On running the gdb session I found that t (of mystring variable class) is destructed by after the operator +() function (before returning back to main) and therfore no value s1 is being printed. I can not understand why for t variable destructor is called even though it has global scope.
Please suggest the corrective solution for the same.
what u suggested worked perfectly fine but can u plz tel me why are we passing arguments by reference to operator+ and operator=,
why following statements didn't work:
operator+(mystring a,mystring b); why should we use const...??
operator+(mystring a,mystring b); should also work, it good practice to pass parameter as const reference if we are not modifying its value in side the function.
it good practice to pass parameter as const reference if we are not modifying its value in side the function.

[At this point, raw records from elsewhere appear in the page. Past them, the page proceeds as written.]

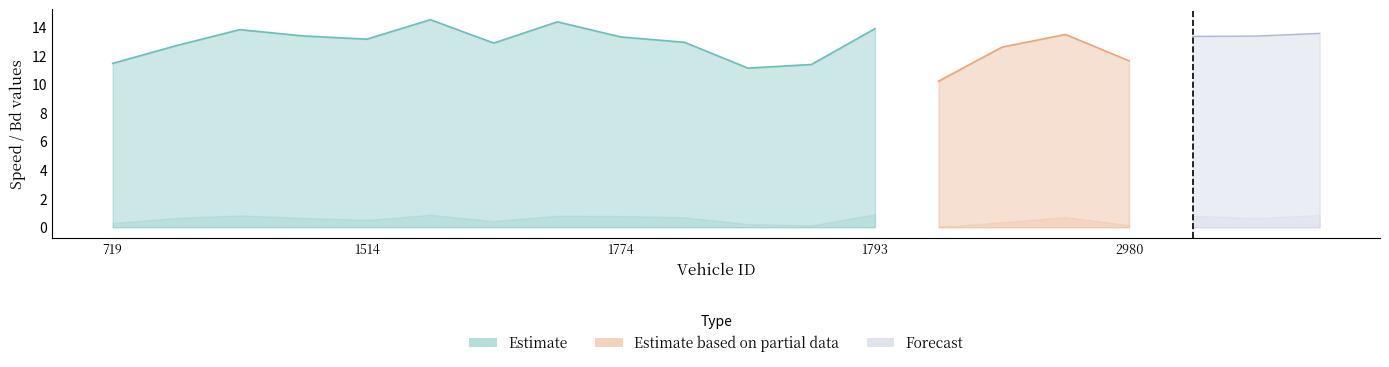

Reading right to left, what are all the values shown in this chart?

instspeed: 2994.0=13.5	2992.0=13.3	2990.0=13.3	2980.0=11.6	2976.0=13.5	2726.0=12.6	2717.0=10.2	1793.0=13.9	1786.0=11.4	1780.0=11.1	1779.0=12.9	1774.0=13.3	1772.0=14.3	1770.0=12.9	1532.0=14.5	1514.0=13.1	988.0=13.4	728.0=13.8	720.0=12.7	719.0=11.4
Bd: 2994.0=0.9	2992.0=0.6	2990.0=0.8	2980.0=0.2	2976.0=0.7	2726.0=0.3	2717.0=0.0	1793.0=0.9	1786.0=0.1	1780.0=0.2	1779.0=0.7	1774.0=0.8	1772.0=0.8	1770.0=0.4	1532.0=0.9	1514.0=0.5	988.0=0.7	728.0=0.8	720.0=0.7	719.0=0.3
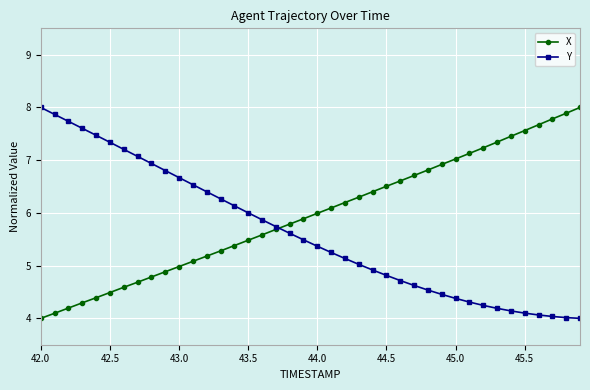

What is the value of the Y point at the 16th from the left?

6.0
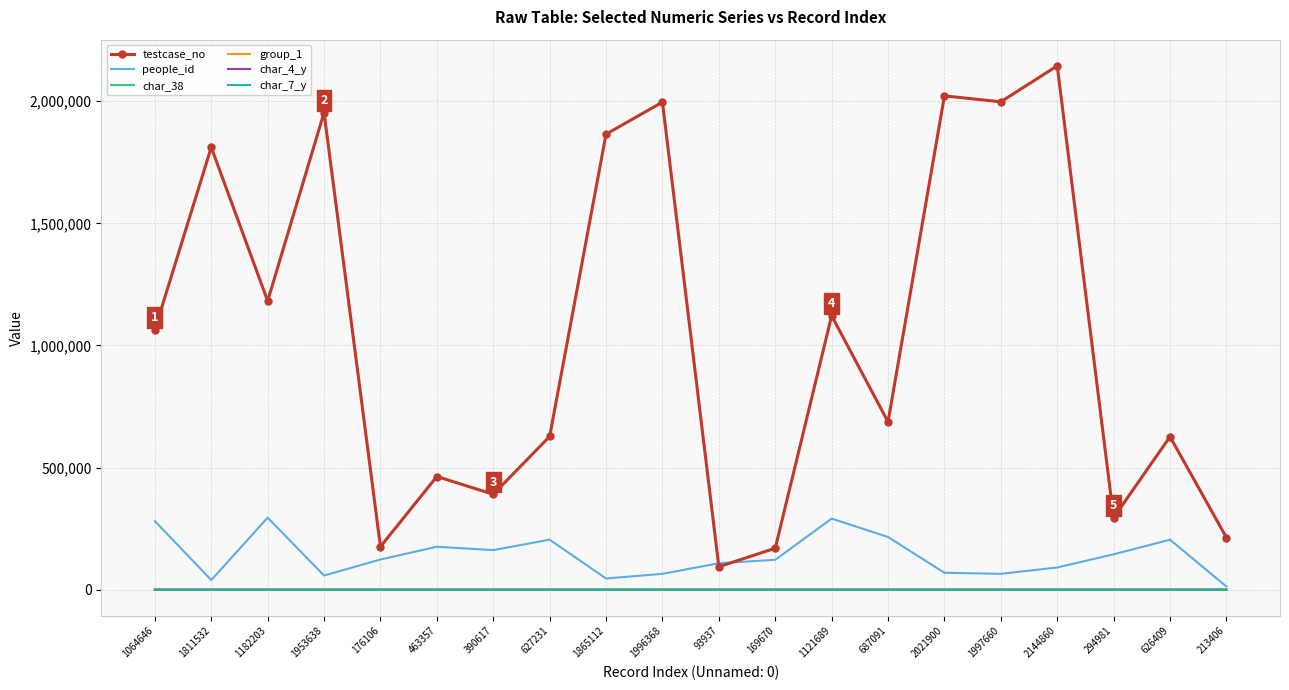

True or false: testcase_no and char_7_y intersect in this chart.

False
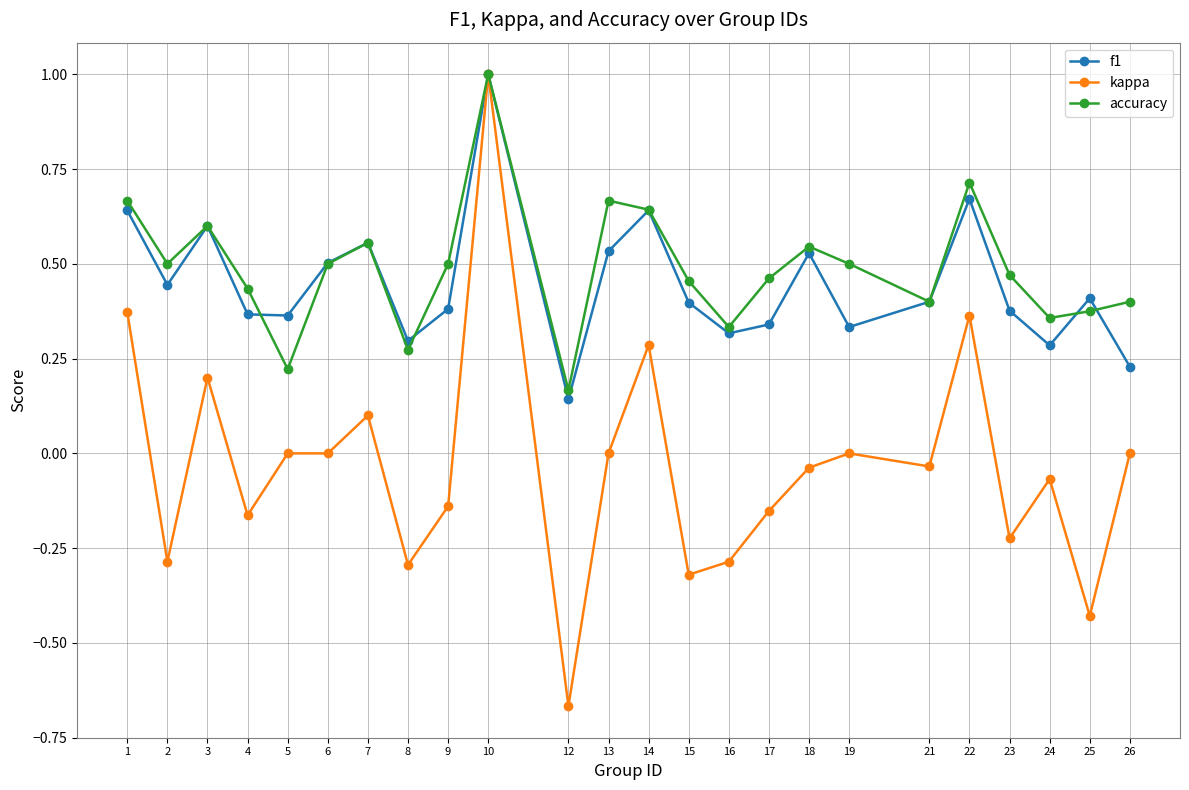

Which category has the lowest value in the accuracy series?

12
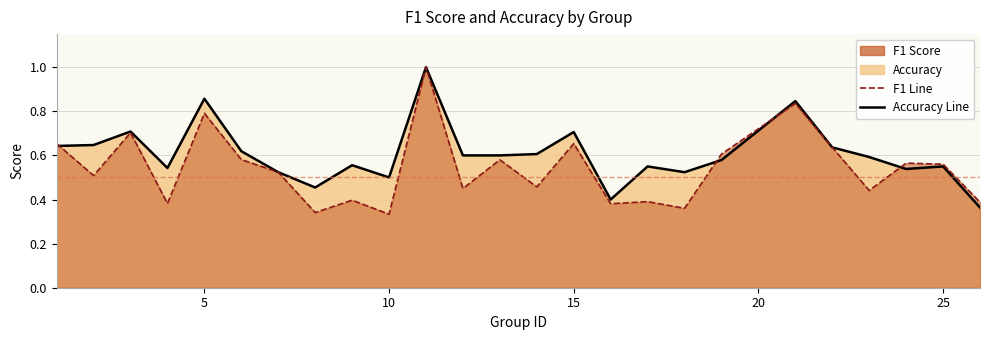

Does the chart display data point markers on the line(s)?

No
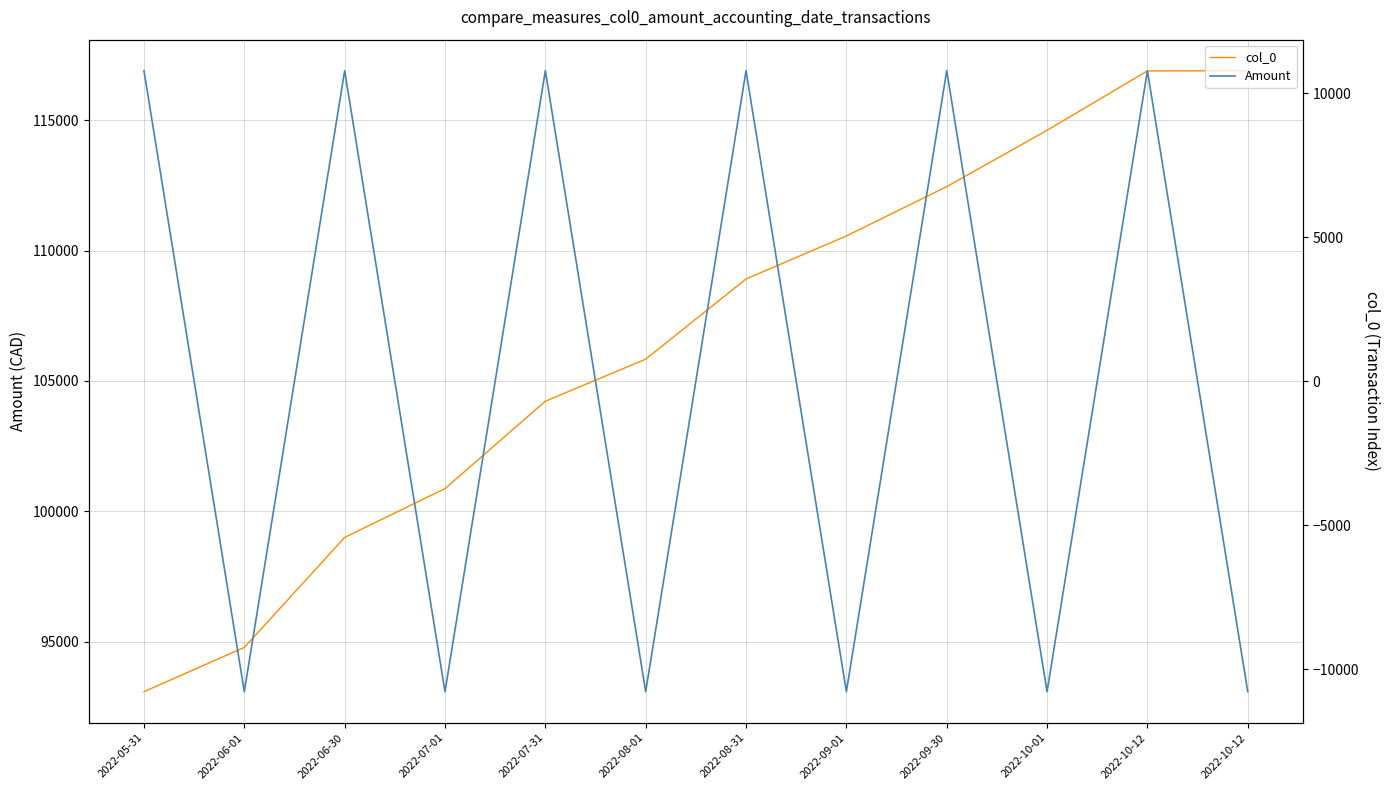

Is this an area chart (filled region under the line)?

No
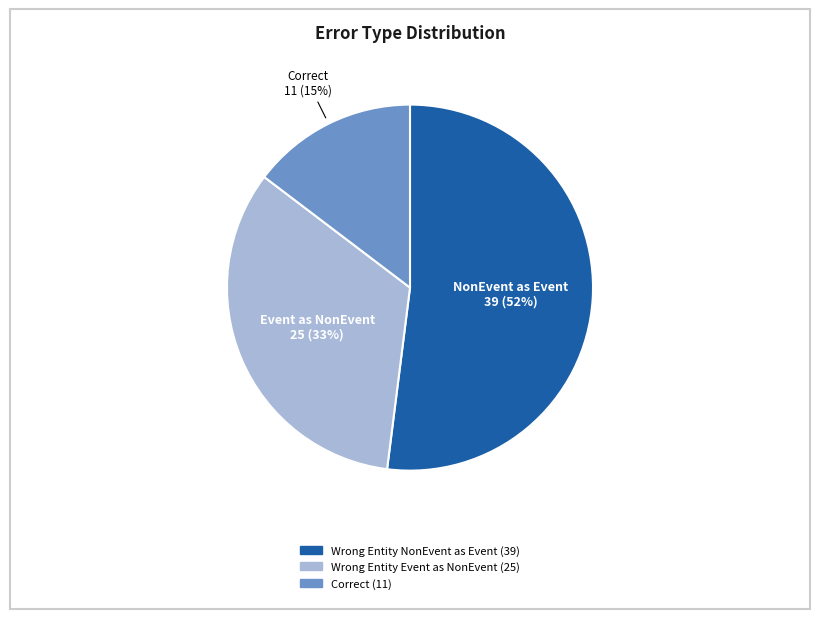

How many segments does this pie chart have?

3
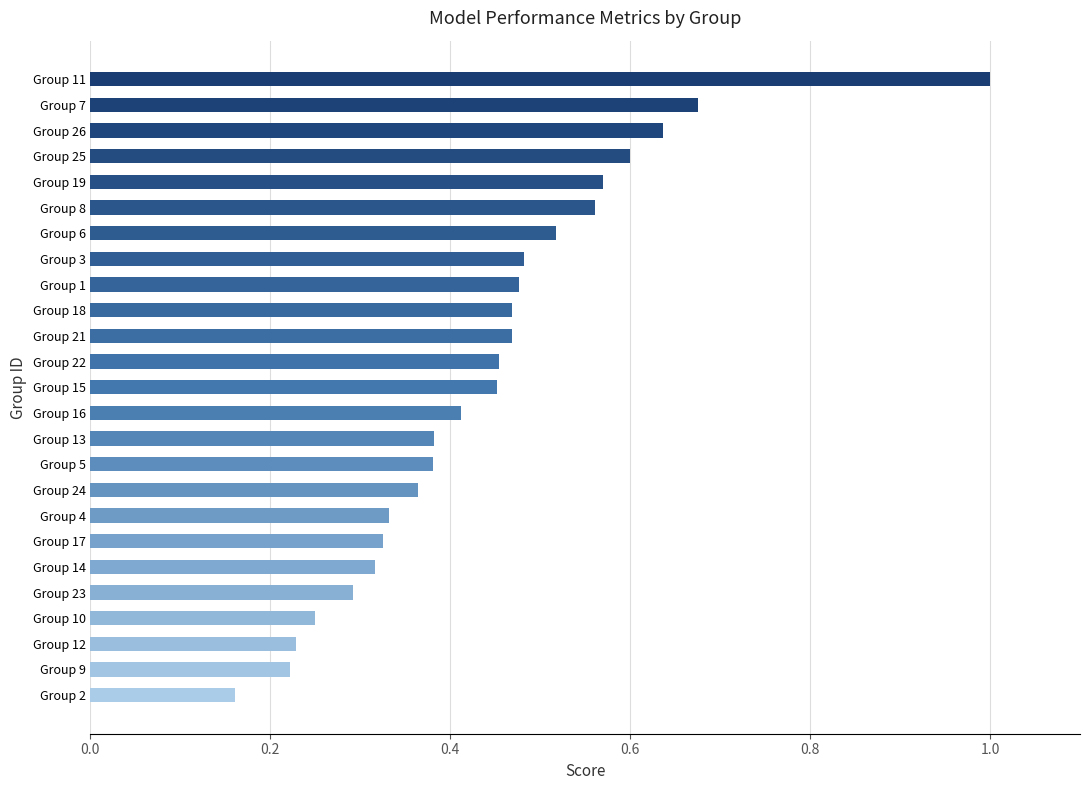

True or false: the data shows 0.2 at Group 4.

False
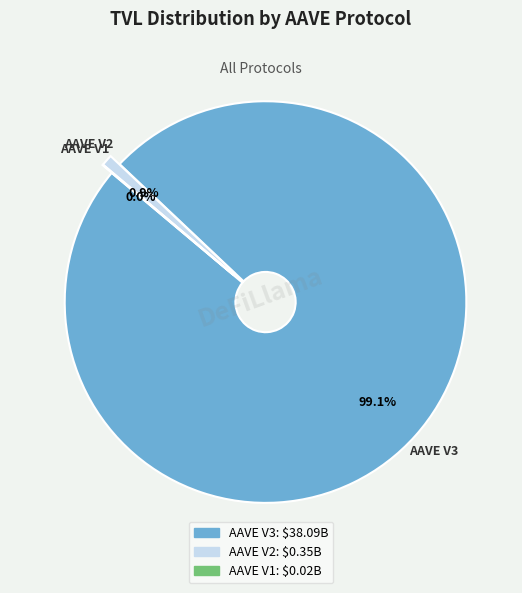

What percentage do AAVE V3 and AAVE V2 together represent?

100.0%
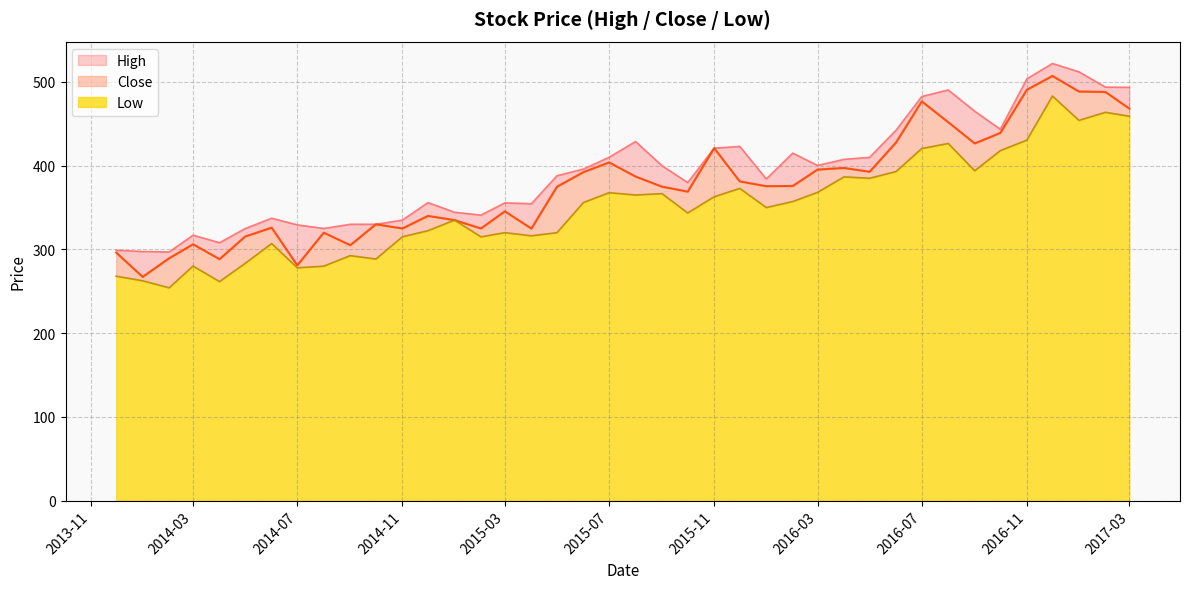

Which series has the largest total across all categories?

High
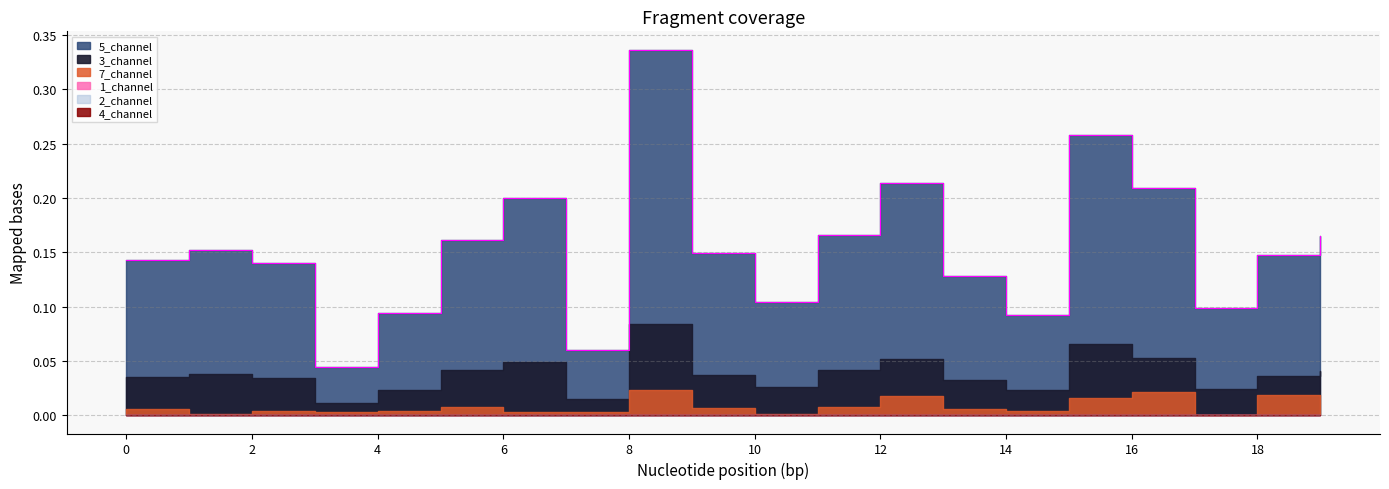

Between 4 and 11, which series saw the biggest shift?

5_channel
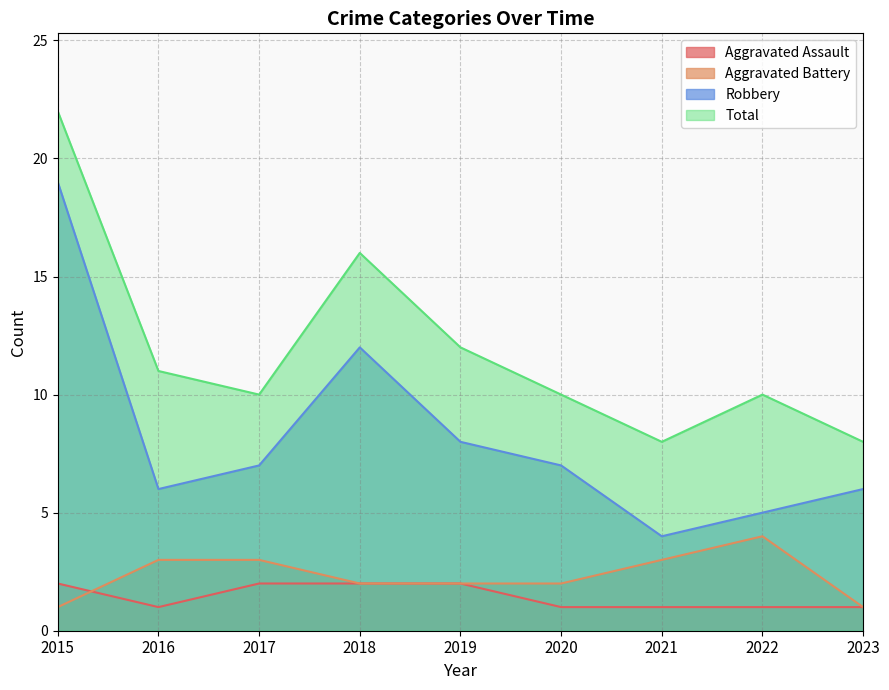

Where does the Total series first go above 10?

2015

For non-native types. Passing int, double, etc by const ref is a bit pointless.
A ref is like a pointer, in that you are passing the address of the variable. So the trade off is between the cost of copying the data (if you pass by value) against a pointer deref (if you pass by ref).
For 32 bit systems, the size of a pointer is the same as an int. So it is actually a little bit slower to pass an int by ref, as you are copying exactly the same ammount of data (a 32-bit int or a 32-bit pointer to the same int).
While I usually pass std::string by const ref, really tiny structs (like a 2D point class, which is the size of 2 ints) I generally pass by value. As I do long long/__int64 parameters.